Economists estimate that Portugal’s public sector budget deficit for 2018 ended up at around 0.6% of gross domestic product, in line with the figure released in February by the country’s finance minister, Mário Centeno.
The National Statistics Institute (INE) is on Tuesday to issue the first official notification under the European Union’s excessive deficit procedures with the value of the 2018 deficit, which it is to send to the European Commission. According to economists questioned by Lusa, it is thought to be around 0.6% of GDP, in line with the government’s own latest estimate.
“The deficit of 2018, reported in the context of the first notification … should come in line with the government’s most recent public statements, that is it should be between 0.4 and 0.6 per cent of GDP,” João Borges de Assunção, a professor at Lisbon’s Catholic University, told Lusa, adding that this outcome “is positive given the slowdown in economic growth in 2018.”
In the 2018 state budget, the government projected a deficit of 1.1% of GDP, then revised that down to 0.7% in its Stability Programme for 2018 to 2022, confirming that in the draft 2019 state budget.
But on 6 February Centeno told parliament that the 2018 budget deficit was in fact around 0.6% of GDP, so revising down the government’s last estimate.
Analysts are taking a very similar view on the budget deficit.
“Our prediction is that Portugal’s deficit is around 0.6% of GDP in 2018,” Angie Suárez Salazar, BBVA’s economist for Portugal and Spain, told Lusa.
“Our estimate for the overall public sector budget outturn is in line with that of the government, between 0.7 per cent and 0.5 per cent, taking into account the development of public accounts,” said Bruno Fernandes, an economist at Banco Santander.

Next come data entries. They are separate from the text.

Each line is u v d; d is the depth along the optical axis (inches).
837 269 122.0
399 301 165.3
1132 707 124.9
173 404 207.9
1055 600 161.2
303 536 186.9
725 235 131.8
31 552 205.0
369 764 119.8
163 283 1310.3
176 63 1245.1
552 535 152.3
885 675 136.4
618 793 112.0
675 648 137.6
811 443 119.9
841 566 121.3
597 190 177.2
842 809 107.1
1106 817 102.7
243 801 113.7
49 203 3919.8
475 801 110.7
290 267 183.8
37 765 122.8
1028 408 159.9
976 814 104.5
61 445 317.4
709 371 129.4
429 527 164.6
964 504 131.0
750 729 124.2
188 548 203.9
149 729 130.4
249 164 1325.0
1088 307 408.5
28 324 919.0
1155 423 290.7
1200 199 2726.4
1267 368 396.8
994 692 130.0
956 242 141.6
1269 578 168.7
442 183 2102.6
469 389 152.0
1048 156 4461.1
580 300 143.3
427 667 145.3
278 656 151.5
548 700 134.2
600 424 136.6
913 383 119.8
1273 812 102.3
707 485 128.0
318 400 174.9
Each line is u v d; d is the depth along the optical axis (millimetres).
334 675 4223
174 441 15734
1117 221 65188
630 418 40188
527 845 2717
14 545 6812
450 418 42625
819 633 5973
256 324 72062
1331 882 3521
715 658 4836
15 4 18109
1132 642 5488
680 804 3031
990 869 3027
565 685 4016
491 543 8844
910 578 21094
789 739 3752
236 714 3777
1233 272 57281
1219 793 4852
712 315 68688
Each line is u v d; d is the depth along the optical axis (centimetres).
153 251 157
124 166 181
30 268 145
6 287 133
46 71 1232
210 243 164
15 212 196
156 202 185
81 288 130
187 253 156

In a recent publication on ‘Weekly Economy and Markets’, published on 4 March, Banco Montepio also estimated a 2018 deficit of 0.6%. In addition, “the deficit may be more likely to be below that value than above,” Rui Bernardes Serra, its chief economist, told Lusa.
Another bank, BPI, in its March monthly newsletter, estimated a 2018 deficit of 0.7%.
Parliament’s Technical Budget Support Unit (UTAO) and the Public Finance Council (CFP), an independent state watchdog, are still more optimistic about the deficit.
UTAO estimates a deficit of 0.4% of GDP, while the CFP has put it in 0.5% in its report ‘Public Finances: Position and Constraints 2019-2023’, released on 14 March.
In 2017, the public sector budget deficit was 3.0% of GDP, including a capital injection into state bank Caixa Geral de Depósitos; it would have been 0.9% without this.
The government is projecting a budget deficit of 0.2% of GDP this year, while the CFP forecasts 0.3%, with the possibility of that widening by as much as 0.4 of a percentage point given the planned injection of €1.149 billion into Novo Banco, the successor organisation to collapsed Banco Espírito Santo. Of that total, €400 million are already targeted for 2019’s state budget.
Also tomorrow, INE is to announce the quarterly national accounts by sector, in which it will reveal, among other things, developments in the economy’s financing capacity and the household savings rate.
According to INE data which is already out, GDP went up by 2.1% last year, less than the 2.3% growth estimated by the government. For 2019, the government is projecting a 2.2% GDP growth.